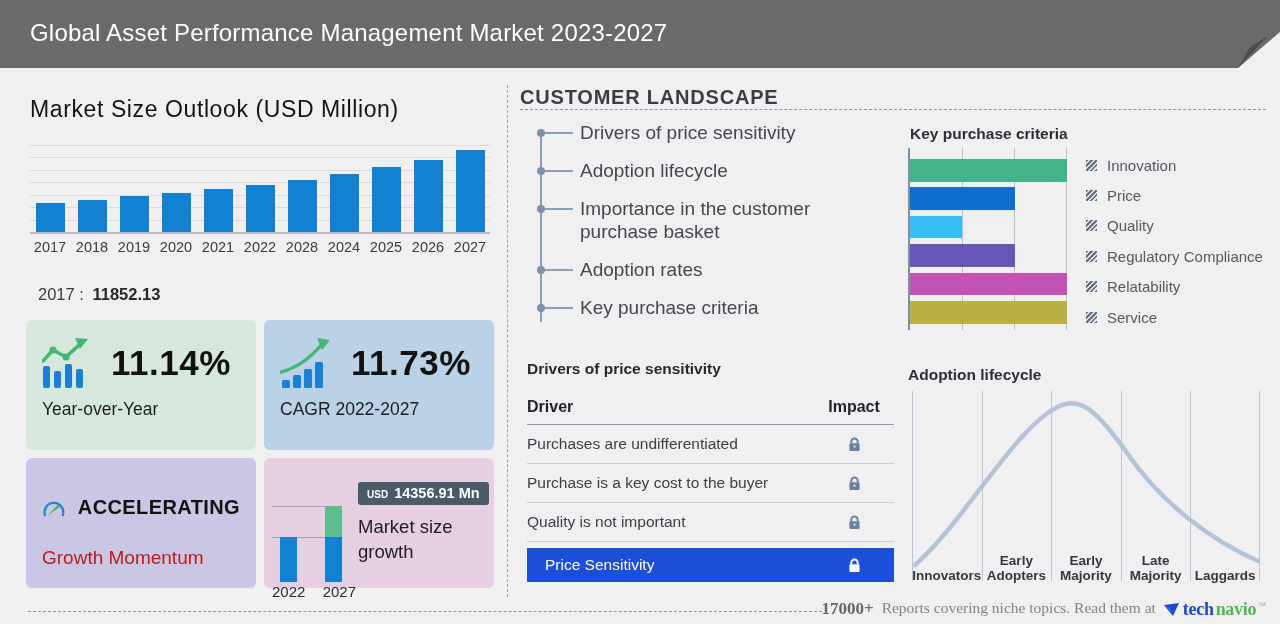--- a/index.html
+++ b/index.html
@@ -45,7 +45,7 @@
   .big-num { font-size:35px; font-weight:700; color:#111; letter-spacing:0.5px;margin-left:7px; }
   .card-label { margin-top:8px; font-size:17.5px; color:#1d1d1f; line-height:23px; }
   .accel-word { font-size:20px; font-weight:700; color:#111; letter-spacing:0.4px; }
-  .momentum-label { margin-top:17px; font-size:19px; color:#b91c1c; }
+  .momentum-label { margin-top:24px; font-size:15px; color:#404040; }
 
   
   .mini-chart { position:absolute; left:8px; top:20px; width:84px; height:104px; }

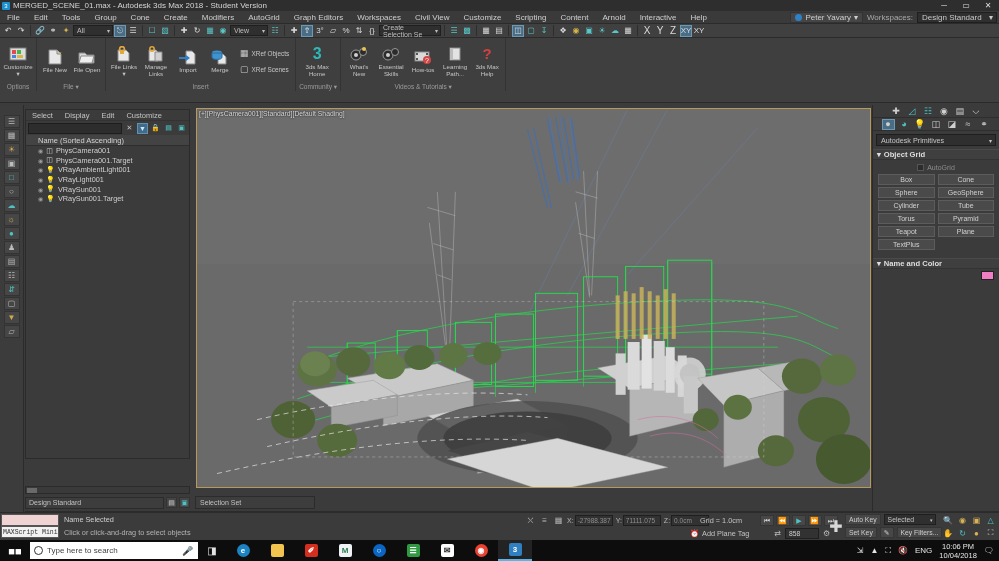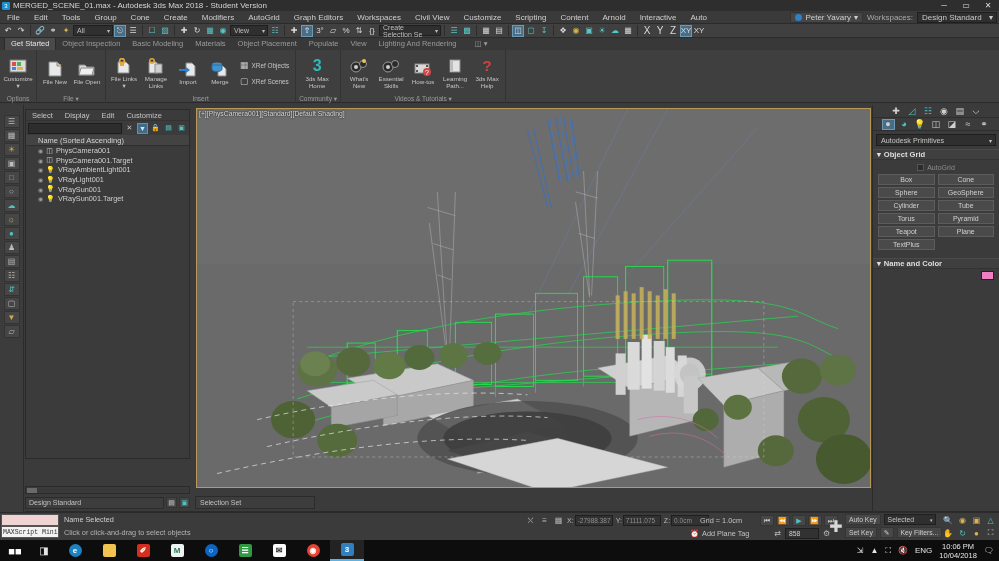--- a/index.html
+++ b/index.html
@@ -282,7 +282,7 @@
     <div class="menuitem">Content</div>
     <div class="menuitem">Arnold</div>
     <div class="menuitem">Interactive</div>
-    <div class="menuitem">Auto</div>
+    <div class="menuitem">Help</div>
     <div class="menu-right">
       <div class="user-chip">
         <span class="av"></span>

──────

Extract every line above containing the word "letter".

Task response »
   .big-num { font-size:35px; font-weight:700; color:#111; letter-spacing:0.5px;margin-left:7px; }
   .accel-word { font-size:20px; font-weight:700; color:#111; letter-spacing:0.4px; }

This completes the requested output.